9 thought on “Widest Tornado in History – Violent Wedge Tornado El Reno 31st May 2013”
  1. This video shows well how the tornado seemed to be moving parallel to these chasers but was in fact heading towards them rapidly. They realise this like others quickly retreat.

  2. This tornado ended up being 2.6miles wide – the widest in US history. This is certainly a historic storm. It claimed victims which included storm chasers. The track was unusual with a pivot or slingshot effect moving the tornado rapidly NE. The sudden expansion from about 1 mile wide to 2,6miles wide in 30 seconds – yes 30 seconds! made this tornado lethal for anyone who were very close. 2.6 miles wide is 4.2km in width. If you are close, you cannot even tell you are next to one apart from the inflow jets. The inflow jets recorded made it virtually impossible to drive. Scary for those who experienced such.

  3. Hi Jeff, I watched the video here. Not sure if I saw Michael Thomas in the video:) Nevertheless, it was basically the path we followed. I am wandering though that the tornado was partially south of the road so wandering if they remained on W Reno Avenue or not. I will post more video tonight of us under the massive base!

  4. This event goes to show that not all tornadoes can be approached safely! I think with so many getting up extremely close to single vortex tornadoes there has probably developed a bit of complacency but this event should hopefully correct that. EF 5 multi-vortex wedge tornadoes of this magnitude should be given a much wider berth then 100-200 yards. This was a super supercell! It needs a whole new category!

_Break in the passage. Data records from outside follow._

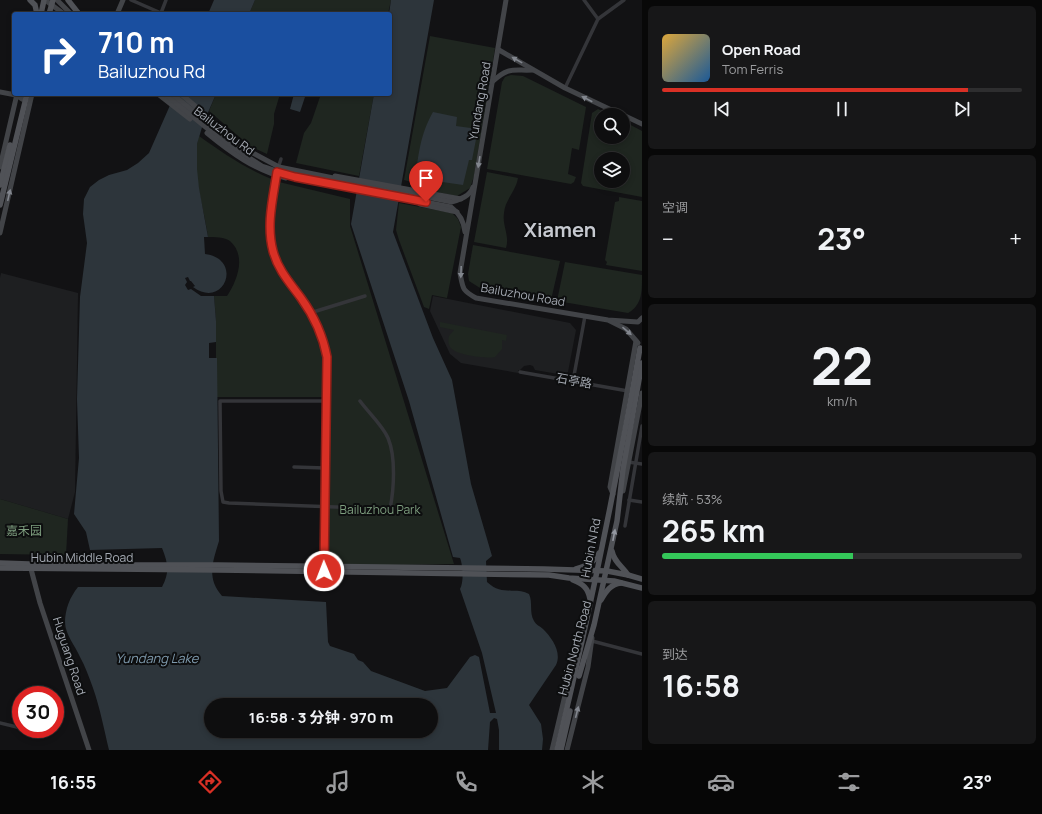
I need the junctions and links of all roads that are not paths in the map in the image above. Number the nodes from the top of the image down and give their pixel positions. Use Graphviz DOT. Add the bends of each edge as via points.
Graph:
graph roads {
  1 [pos="30,0"];
  2 [pos="44,0"];
  3 [pos="57,0"];
  4 [pos="68,0"];
  5 [pos="123,0"];
  6 [pos="131,0"];
  7 [pos="166,0"];
  8 [pos="506,0"];
  9 [pos="584,0"];
  10 [pos="624,0"];
  11 [pos="52,2"];
  12 [pos="36,12"];
  13 [pos="41,12"];
  14 [pos="50,12"];
  15 [pos="62,12"];
  16 [pos="70,12"];
  17 [pos="77,12"];
  18 [pos="118,12"];
  19 [pos="159,12"];
  20 [pos="161,12"];
  21 [pos="598,19"];
  22 [pos="499,50"];
  23 [pos="534,70"];
  24 [pos="492,82"];
  25 [pos="565,88"];
  26 [pos="0,92"];
  27 [pos="12,94"];
  28 [pos="16,96"];
  29 [pos="24,96"];
  30 [pos="32,96"];
  31 [pos="164,96"];
  32 [pos="174,96"];
  33 [pos="183,96"];
  34 [pos="607,108"];
  35 [pos="630,119"];
  36 [pos="207,124"];
  37 [pos="642,124"];
  38 [pos="281,159"];
  39 [pos="0,167"];
  40 [pos="278,170"];
  41 [pos="477,176"];
  42 [pos="0,185"];
  43 [pos="356,186"];
  44 [pos="401,194"];
  45 [pos="0,205"];
  46 [pos="472,205"];
  47 [pos="0,233"];
  48 [pos="466,239"];
  49 [pos="365,296"];
  50 [pos="310,313"];
  51 [pos="585,316"];
  52 [pos="642,318"];
  53 [pos="608,320"];
  54 [pos="636,341"];
  55 [pos="640,348"];
  56 [pos="642,363"];
  57 [pos="520,372"];
  58 [pos="573,381"];
  59 [pos="628,391"];
  60 [pos="642,394"];
  61 [pos="327,401"];
  62 [pos="360,401"];
  63 [pos="642,426"];
  64 [pos="628,462"];
  65 [pos="636,463"];
  66 [pos="642,464"];
  67 [pos="294,467"];
  68 [pos="325,468"];
  69 [pos="613,494"];
  70 [pos="629,500"];
  71 [pos="642,502"];
  72 [pos="325,506"];
  73 [pos="617,521"];
  74 [pos="625,526"];
  75 [pos="601,549"];
  76 [pos="611,549"];
  77 [pos="0,563"];
  78 [pos="163,567"];
  79 [pos="0,568"];
  80 [pos="324,568"];
  81 [pos="31,569"];
  82 [pos="490,570"];
  83 [pos="569,570"];
  84 [pos="597,571"];
  85 [pos="607,571"];
  86 [pos="628,575"];
  87 [pos="569,578"];
  88 [pos="642,579"];
  89 [pos="596,580"];
  90 [pos="604,580"];
  91 [pos="623,583"];
  92 [pos="642,588"];
  93 [pos="598,603"];
  94 [pos="590,604"];
  95 [pos="594,625"];
  96 [pos="582,639"];
  97 [pos="592,641"];
  98 [pos="642,654"];
  99 [pos="0,723"];
  100 [pos="12,726"];
  101 [pos="89,750"];
  102 [pos="552,750"];
  103 [pos="557,750"];
  104 [pos="561,750"];
  105 [pos="567,750"];
  1 -- 12 [label="main road"];
  2 -- 11 [label="main road"];
  2 -- 13 [label="main road"];
  3 -- 16 [label="main road"];
  4 -- 17 [label="main road"];
  5 -- 18 [label="main road"];
  6 -- 19 [label="street"];
  7 -- 20 [label="street"];
  8 -- 22 [label="main road, Yundang Road"];
  9 -- 21 [label="street"];
  10 -- 21 [label="street"];
  11 -- 14 [label="main road"];
  11 -- 15 [label="main road"];
  21 -- 25 [label="street"];
  23 -- 22 [label="main road, one-way"];
  22 -- 24 [label="main road, Yundang Road"];
  23 -- 24 [label="main road" via="509,70"];
  23 -- 25 [label="main road"];
  24 -- 41 [label="main road, Yundang Road, one-way"];
  34 -- 25 [label="main road, one-way"];
  26 -- 27 [label="main road"];
  28 -- 39 [label="main road"];
  29 -- 42 [label="main road"];
  29 -- 45 [label="main road"];
  47 -- 30 [label="main road, one-way"];
  31 -- 36 [label="main road, Bailuzhou Rd"];
  32 -- 36 [label="main road, Bailuzhou Rd"];
  33 -- 36 [label="main road, Bailuzhou Rd"];
  35 -- 37 [label="main road"];
  36 -- 40 [label="main road, Bailuzhou Rd"];
  36 -- 40 [label="main road, Bailuzhou Rd" via="224,142 262,166"];
  38 -- 40 [label="street"];
  40 -- 43 [label="main road, Bailuzhou Rd" via="295,177"];
  40 -- 43 [label="main road, Bailuzhou Rd" via="299,170"];
  40 -- 50 [label="street" via="270,220 273,251 287,280"];
  41 -- 44 [label="main road" via="471,191 462,199 452,202"];
  41 -- 46 [label="main road, Yundang Road"];
  43 -- 44 [label="main road, Bailuzhou Rd"];
  43 -- 44 [label="main road, Bailuzhou Rd"];
  44 -- 48 [label="main road, Bailuzhou Road" via="451,207 458,212 465,226"];
  46 -- 48 [label="main road, Bailuzhou Road"];
  48 -- 51 [label="main road, Bailuzhou Road, one-way" via="460,273 465,291 476,298"];
  49 -- 50 [label="street"];
  50 -- 61 [label="street" via="325,343 328,365"];
  51 -- 53 [label="main road, Bailuzhou Road"];
  51 -- 58 [label="street"];
  52 -- 53 [label="main road" via="638,322"];
  53 -- 54 [label="main road, one-way" via="626,329"];
  54 -- 55 [label="main road"];
  54 -- 59 [label="main road"];
  55 -- 69 [label="main road, Hubin N Rd"];
  56 -- 73 [label="main road, Hubin North Road" via="623,469"];
  57 -- 58 [label="street, 石亭路"];
  58 -- 59 [label="street, 石亭路"];
  59 -- 69 [label="main road" via="610,487"];
  60 -- 64 [label="main road"];
  61 -- 68 [label="street"];
  61 -- 72 [label="street" via="220,401 223,502"];
  62 -- 72 [label="street" via="388,437 393,476 390,509"];
  63 -- 65 [label="street"];
  64 -- 65 [label="street"];
  64 -- 73 [label="main road"];
  65 -- 66 [label="street"];
  65 -- 70 [label="street"];
  67 -- 68 [label="street"];
  68 -- 72 [label="street"];
  69 -- 75 [label="main road, Hubin N Rd"];
  70 -- 71 [label="street"];
  70 -- 74 [label="street"];
  72 -- 80 [label="street"];
  76 -- 73 [label="main road, Hubin North Road, one-way"];
  75 -- 83 [label="main road" via="588,565"];
  75 -- 84 [label="main road, Hubin N Rd"];
  76 -- 85 [label="main road, Hubin North Road"];
  76 -- 86 [label="main road" via="613,558"];
  77 -- 78 [label="main road, Hubin Middle Road"];
  78 -- 80 [label="main road"];
  78 -- 81 [label="main road, Hubin Middle Road"];
  79 -- 81 [label="main road, Hubin Middle Road"];
  80 -- 82 [label="main road"];
  81 -- 101 [label="main road, Huguang Road"];
  82 -- 83 [label="main road"];
  82 -- 87 [label="main road"];
  83 -- 84 [label="main road"];
  84 -- 85 [label="main road"];
  84 -- 89 [label="main road, Hubin N Rd"];
  85 -- 86 [label="main road"];
  85 -- 90 [label="main road, Hubin North Road"];
  86 -- 88 [label="main road"];
  87 -- 89 [label="main road"];
  87 -- 94 [label="main road" via="586,587"];
  89 -- 90 [label="main road"];
  89 -- 94 [label="main road, Hubin N Rd"];
  90 -- 91 [label="main road"];
  90 -- 93 [label="main road, Hubin North Road"];
  91 -- 92 [label="main road"];
  91 -- 93 [label="main road" via="615,584 608,589"];
  93 -- 95 [label="main road, Hubin North Road"];
  94 -- 96 [label="main road, Hubin N Rd"];
  95 -- 97 [label="main road"];
  95 -- 104 [label="main road, Hubin North Road"];
  96 -- 102 [label="main road" via="575,653"];
  96 -- 103 [label="main road, Hubin N Rd"];
  97 -- 98 [label="street"];
  105 -- 97 [label="main road, one-way"];
  99 -- 100 [label="street"];
}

  5. Yes, I agree Jeff. A super supercell indeed. Quite fascinating seeing this storm develop. Everything really came together for a monster storm. My understanding of the situation was that the surface winds needed to back SE prior to initiation to really ramp up the tornado potential. This is exactly what happened. Prior to initiation, surface winds were ~ S'ly in the early afternoon. When the first storms went up, the surface winds had backed to the SE. Also notable was the increase in wind speed as the storms continued to develop. Just before the tornado formed, the base had lowered substantially and there was strong storm-scale rotation. Also important I suspect was the strong cap further south which allowed convection to remain constrained to the dryline/cold front intersection and east thereof. Amazing to see but tragic at the same time.

  6. Jeff and Michael, this mega supercell displayed behaviour I personally have never witnessed previously. Typically what I look for are backing winds or already backed winds, lowering bases, capping, rotation etc. This process occurred at an accelerated rate like I have never seen before. The base LCL levels lowered considerably and the storm organised dramatically despite the high precipitation nature. The rotation developed and wall cloud organised quickly but became rain wrapped. The way the rotating base emerged out of the cloud was unique. This storm did not muck around at any point!

  7. More video of the EF-5 widest tornado in history series – this time of our escape east! El Reno Tornado chasing the chaser and sheriff! Check our page here.

  8. A quote from stormgasm is worth reading for this event!

    The supercell developed in an extremely volatile environment with local environment effective-layer EHI (Energy Helicity Index) values between 18-23 (calculations performed by Juston Drake and Simon Brewer), which is ridiculous considering many past violent tornadoes have occurred in environments approaching the 10 effective-layer EHI value. EHI values are derived by a combination of environmental CAPE (energy) analysis and Helicity analysis (shear). The tornado and parent supercell were able to fully take advantage of the extreme atmosphere in Central Oklahoma and literally “blow up” south of El Reno becoming a figurative black hole causing everyone including storm chasers to run for their lives.